内線

茨城県のある中学校でのこと。
夜七時過ぎのこと、職員室に二人の先生が残って仕事をしていた。仮にA先生とB先生としておくが、彼らはどうしても翌日までに終わらせなければならない仕事があり、他の先生たちが帰った後もそうして残って作業していた。
そこへ電話がかかってきた。内線の時に流れる呼び出し音だった。
電話がある事務員席にはA先生の方が近かったので、彼が立ち上がってすぐに受話器を取った。
A先生が無言のまま受話器を置いたので、B先生は顔を上げて尋ねた。
「どこからでした?」
「いや……すぐ切れた」A先生は渋い顔をする。
そもそも他の先生は全員帰ったはずで、生徒ももう残っていないはずだ。校内にいるのは職員室にいる先生二人だけで、内線がかかってくる事自体がおかしい。だが仕事を早く終わらせて帰りたかったので、二人ともそれ以上追求せずに作業を再開した。
――数分して、また内線がかかってきた。
思わず二人は顔を上げ、困惑の表情で数秒間電話を眺めた。
今度はB先生が電話の所まで歩いていって、ディスプレイに表示されている内線番号を確認してから受話器を取った。

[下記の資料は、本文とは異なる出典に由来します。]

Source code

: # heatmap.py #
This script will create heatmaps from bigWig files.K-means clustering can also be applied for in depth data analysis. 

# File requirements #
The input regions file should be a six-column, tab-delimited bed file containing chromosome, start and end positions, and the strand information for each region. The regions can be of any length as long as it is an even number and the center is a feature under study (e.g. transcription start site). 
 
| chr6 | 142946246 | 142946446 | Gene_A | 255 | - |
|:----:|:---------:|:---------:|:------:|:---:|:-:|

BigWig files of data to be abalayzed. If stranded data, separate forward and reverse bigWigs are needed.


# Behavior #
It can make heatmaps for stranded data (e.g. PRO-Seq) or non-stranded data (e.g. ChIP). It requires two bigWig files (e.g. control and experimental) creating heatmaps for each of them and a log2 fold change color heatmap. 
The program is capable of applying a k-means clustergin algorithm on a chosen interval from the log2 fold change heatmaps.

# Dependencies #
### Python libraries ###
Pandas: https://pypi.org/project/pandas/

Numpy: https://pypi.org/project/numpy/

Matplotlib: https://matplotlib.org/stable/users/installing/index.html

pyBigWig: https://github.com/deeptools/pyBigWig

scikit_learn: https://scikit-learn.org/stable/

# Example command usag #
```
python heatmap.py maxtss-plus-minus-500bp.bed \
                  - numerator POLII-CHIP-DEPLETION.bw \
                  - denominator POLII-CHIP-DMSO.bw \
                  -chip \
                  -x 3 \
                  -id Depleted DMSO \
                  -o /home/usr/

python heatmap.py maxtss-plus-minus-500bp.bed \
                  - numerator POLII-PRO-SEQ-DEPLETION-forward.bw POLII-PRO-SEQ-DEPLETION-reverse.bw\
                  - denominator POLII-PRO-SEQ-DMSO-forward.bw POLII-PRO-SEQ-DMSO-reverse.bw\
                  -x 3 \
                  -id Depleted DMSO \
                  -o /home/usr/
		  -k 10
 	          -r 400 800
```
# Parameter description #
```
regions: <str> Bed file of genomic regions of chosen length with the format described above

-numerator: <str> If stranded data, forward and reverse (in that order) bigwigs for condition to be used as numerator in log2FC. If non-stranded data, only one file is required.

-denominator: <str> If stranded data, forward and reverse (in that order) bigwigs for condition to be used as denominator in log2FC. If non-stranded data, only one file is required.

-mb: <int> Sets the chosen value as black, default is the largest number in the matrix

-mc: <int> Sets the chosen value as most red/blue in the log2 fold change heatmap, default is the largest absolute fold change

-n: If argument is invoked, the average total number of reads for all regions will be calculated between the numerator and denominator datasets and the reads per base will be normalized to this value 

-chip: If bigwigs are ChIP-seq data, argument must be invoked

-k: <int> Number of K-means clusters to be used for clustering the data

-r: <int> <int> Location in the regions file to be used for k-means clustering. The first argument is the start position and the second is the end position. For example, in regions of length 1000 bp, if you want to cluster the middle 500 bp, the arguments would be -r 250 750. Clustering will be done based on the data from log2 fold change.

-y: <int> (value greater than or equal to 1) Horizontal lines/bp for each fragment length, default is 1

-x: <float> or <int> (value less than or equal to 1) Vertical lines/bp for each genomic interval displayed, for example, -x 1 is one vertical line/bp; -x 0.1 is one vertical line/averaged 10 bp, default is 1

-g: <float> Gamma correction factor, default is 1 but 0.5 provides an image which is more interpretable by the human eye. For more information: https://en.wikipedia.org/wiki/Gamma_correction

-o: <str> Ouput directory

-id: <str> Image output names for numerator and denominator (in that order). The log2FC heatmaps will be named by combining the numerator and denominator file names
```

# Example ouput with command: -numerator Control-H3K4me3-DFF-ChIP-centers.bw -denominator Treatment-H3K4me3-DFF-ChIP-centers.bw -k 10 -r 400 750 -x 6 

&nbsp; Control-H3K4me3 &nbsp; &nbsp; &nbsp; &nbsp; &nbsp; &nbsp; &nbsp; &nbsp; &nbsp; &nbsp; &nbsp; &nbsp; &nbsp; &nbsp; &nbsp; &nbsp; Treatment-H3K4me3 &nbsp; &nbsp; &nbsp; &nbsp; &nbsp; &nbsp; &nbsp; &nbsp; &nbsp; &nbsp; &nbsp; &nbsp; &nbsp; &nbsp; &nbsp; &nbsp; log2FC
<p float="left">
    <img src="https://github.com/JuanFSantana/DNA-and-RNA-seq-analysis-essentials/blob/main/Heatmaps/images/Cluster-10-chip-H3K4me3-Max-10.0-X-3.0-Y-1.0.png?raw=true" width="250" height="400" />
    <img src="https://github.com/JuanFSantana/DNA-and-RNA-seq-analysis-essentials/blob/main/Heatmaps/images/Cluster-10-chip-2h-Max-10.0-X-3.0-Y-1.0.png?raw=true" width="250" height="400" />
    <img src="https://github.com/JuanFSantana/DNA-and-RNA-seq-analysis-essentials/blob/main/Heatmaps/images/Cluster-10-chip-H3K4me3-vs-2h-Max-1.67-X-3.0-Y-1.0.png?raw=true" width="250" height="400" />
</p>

耳に当てるともう切れている。受話器を置きながらB先生は言った。
「体育館からでした」
「さっきのもです」
A先生が苦笑して答えた。
また二人は作業に戻り、程なくして仕事を終えた。それから体育館の様子を確認することもなく、すぐに学校を出た。


体育館の内線電話はしばらく前に撤去されて通じないはずなのに、今でも時折そうやって職員室にかかってくることがあるらしい。回線を点検しても原因はわからないままだという。